Ejercicios –
A. Duplica el pasaje del texto sobre el aceite de marihuana que va desde "La idea de exprimir" hasta "cervezas con marihuana.", ambos incluidos.
B. Prosigue el texto sobre la extracción de aceite de marihuana a partir de la última oración que aparece.

Fragmento propuesto –
====================

Piensa en lo que podría hacer por la marihuana en su país. Cuando empezó con esto, su familia pensó que sería un hobby más, como su experimento fallido del humus de lombriz casero. Pero él sigue entusiasta. Dirá después su hijo, Víctor Hugo, sentado en el jardín de su casa en un fraccionamiento privado en Torreón, Coahuila: “Siento que mi papá está dando en el blanco”. Si todo marcha bien, sus hijos llevarán el negocio junto con él.
***
Una tarde de agosto de 2020 muestra sus primeros experimentos en una propiedad familiar en Durango que sirve como sede provisional de su centro de investigación. Uno de sus ayudantes inserta hierba en una máquina parecida a un enorme extractor de jugos, que salpica un líquido verde oscuro, un aceite, mientras un rodillo de metal aplasta las hojas y les extrae así hasta la última gota. La temperatura de la máquina llega a los 110 °C y el aceite se deposita en una botella de vidrio.
—¡Esto es oro, oro, oro! —dice Daniel Gómez Sánchez, presidente del Instituto y especialista en plantas oleaginosas, que habla a gritos en parte por su tinnitus. Este genetista jubilado se encarga de las alianzas con universidades de otros países. Los científicos dicen que éste es un proceso rápido. El aceite destilado que se fuma, por ejemplo, en un vaporizador, se logra a través de procesos de extracción con etanol y de purificación (que sus socios hacen, pero que son muchísimo más laboriosos), mientras que el que depositan en esta botella también cuenta con cannabinoides, pero en baja concentración, así que uno podría tomarse unas cuantas gotas, bajo la lengua, para un efecto ligero.
Ésta no es una escena glamorosa: ocupan un espacio junto a una alberca en el abandono. En el exterior se extienden paneles decorativos de resina con fibra de cannabis, con los que exploran el uso industrial de ciertas partes de la planta que no suelen utilizarse o del amasijo que deja la máquina extrusora. Buscan también desarrollar variedades genéticas que esperan que contengan altos niveles de CBD, el compuesto químico que se popularizó en productos de bienestar por su efecto relajante. Cualquier producto que logren tendría que contener menos de 1% de thc, el componente psicoactivo más valorado y
al que se le atribuye la sensación de “estar pacheco”.
La idea de exprimir aceite se le ocurrió a Contreras después de un viaje que hizo a China en 2017. Allá compró esta máquina, pensando en extraer aceite de ajonjolí, pero después comenzó a preguntarse qué más podría producir con ella. Invitó a colaboradores y así fue cómo llegaron Adolfo Amador Peña, un joven químico biotecnólogo que está parado junto a la máquina, recién egresado de la universidad, y otro, un ingeniero químico, que prefiere no dar su nombre por su seguridad y que experimenta en su tiempo libre con cervezas con marihuana.

====================

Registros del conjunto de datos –

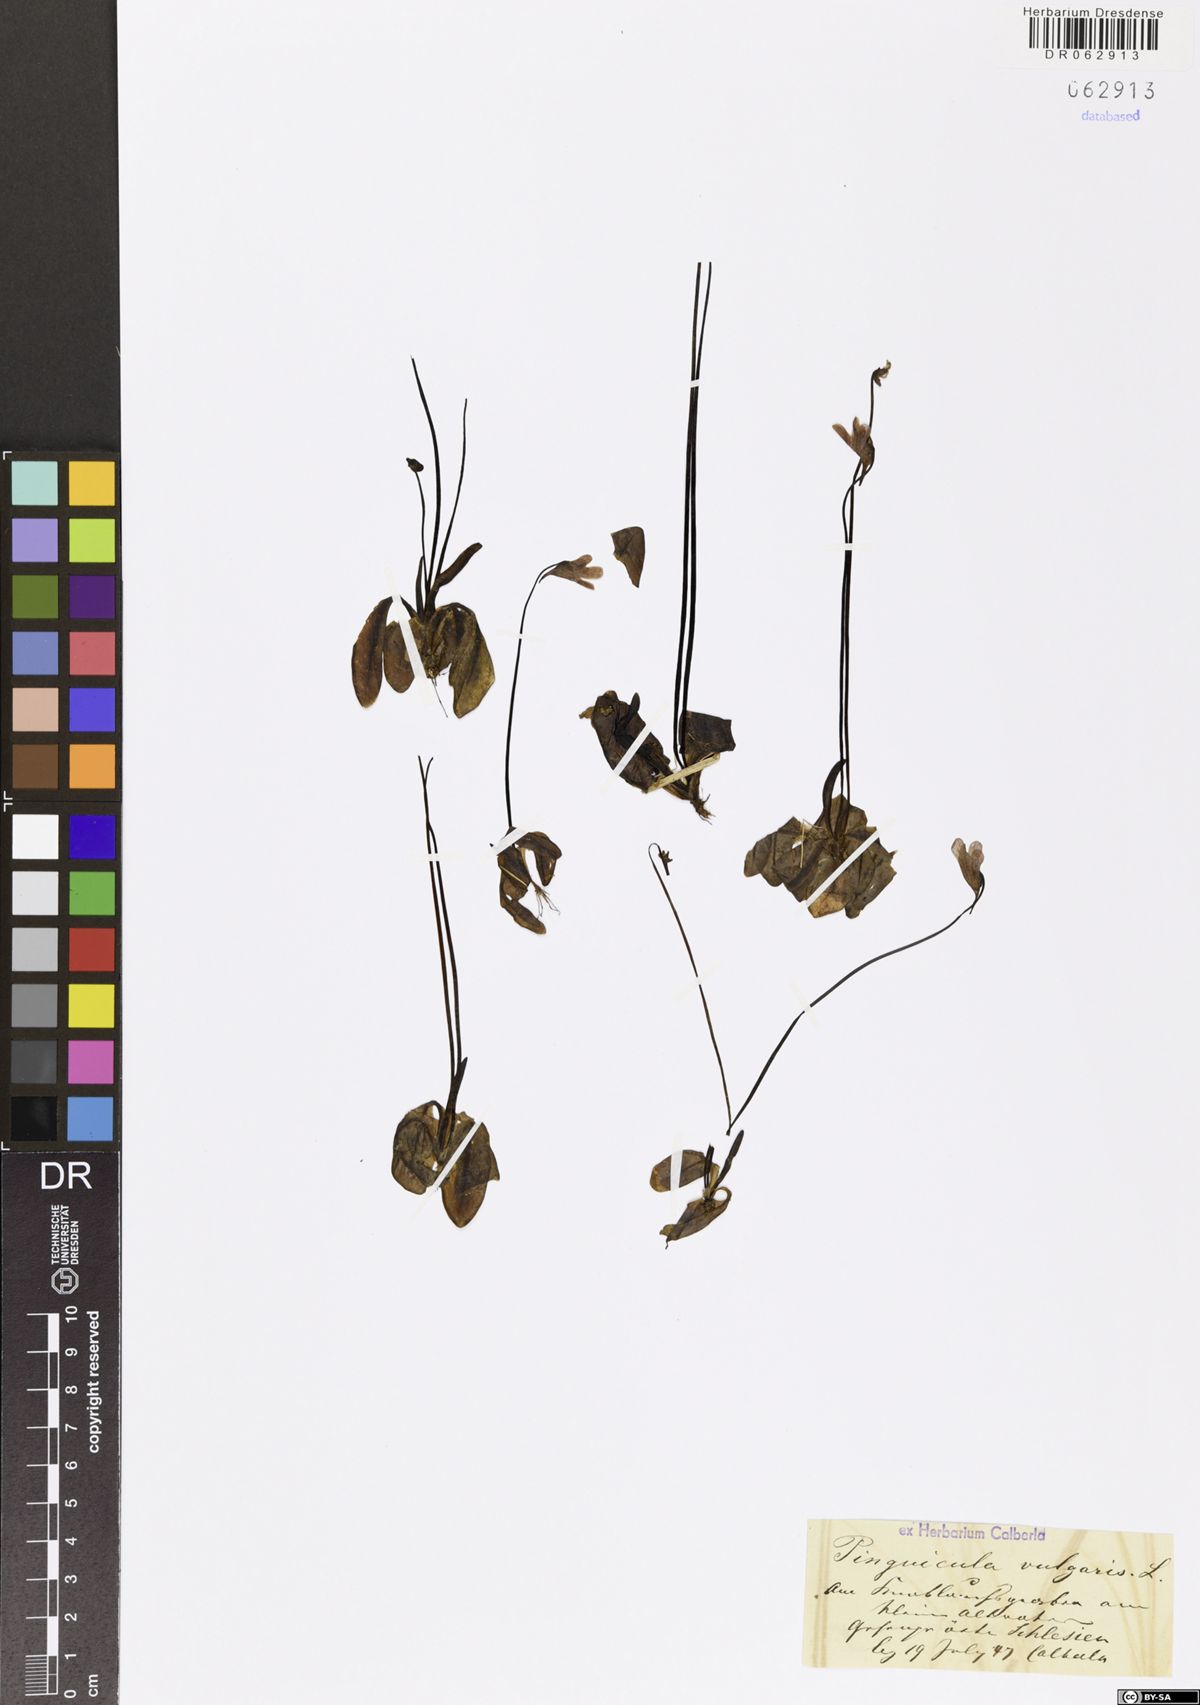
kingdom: Plantae
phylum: Tracheophyta
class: Magnoliopsida
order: Lamiales
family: Lentibulariaceae
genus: Pinguicula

====================

Respuestas –
A.
La idea de exprimir aceite se le ocurrió a Contreras después de un viaje que hizo a China en 2017. Allá compró esta máquina, pensando en extraer aceite de ajonjolí, pero después comenzó a preguntarse qué más podría producir con ella. Invitó a colaboradores y así fue cómo llegaron Adolfo Amador Peña, un joven químico biotecnólogo que está parado junto a la máquina, recién egresado de la universidad, y otro, un ingeniero químico, que prefiere no dar su nombre por su seguridad y que experimenta en su tiempo libre con cervezas con marihuana.

B.
—Básicamente nuestra idea es aumentar la calidad y bajar costos, para que sea accesible para el mercado, a toda persona que tenga la necesidad —agrega Adolfo Amador y luego se esfuma a la cocina para prepararse antes de darnos una clase sobre extracción de cannabis, mientras el equipo de Contreras va y viene, haciendo mandados o trayendo unas cocas frías para sobrellevar el calor.
Adolfo Amador tiene el pelo largo hasta los hombros y es tan flaco como una ilustración de José Guadalupe Posada. Conoce bien el cannabis porque comenzó a usarlo para tratar el insomnio crónico que padecía desde los doce años. Fue su alternativa a los sedantes. Su abuela pertenece a un ejido que se llama Vencedores, en el municipio de San Dimas, Durango, donde la herbolaria incluye el uso de la marihuana; se acostumbraba poner hojas de marihuana debajo de las almohadas de los niños chiquitos para que conciliaran el sueño. La planta tiene diferentes propiedades que, dependiendo de la cepa, pueden ayudar a controlar los ataques de epilepsia o el Parkinson; aminorar el dolor de quien padece cáncer; o controlar la depresión y la ansiedad.
Empieza la clase. Adolfo Amador recita información médica como si fuera un audiolibro: “La marihuana es un vehículo, con pedales, con motor, con todo lo necesario, pero el terpeno es el que se encarga de decidir el camino que sigue el vehículo y, aparte, tiene propiedades organolépticas muy especiales”, dice haciendo uso de un amplio vocabulario científico. Muestra sus experimentos de tricomas, pequeños vellos que son la fuente de resina y que caen como un polvo finito cuando agitas la flor seca, visibles por su color ámbar. Explica cómo aislar los terpenos, el compuesto orgánico que da aroma y sabor al cannabis, y que añade a sus experimentos con destilados más concentrados, que se podrían fumar.
—Si gusta oler, huele a pino —dice y acerca un frasco.
—A bosque —añade Daniel Gómez.
Adolfo Amador, clavado con la ciencia, continúa:
—Si una persona tiene problemas con su quimioterapia y no puede comer, no puede ingerir alimentos, ni siquiera agua, porque todo lo vomita, los terpenos son los que se encargan del efecto antiemético [quitan las náuseas].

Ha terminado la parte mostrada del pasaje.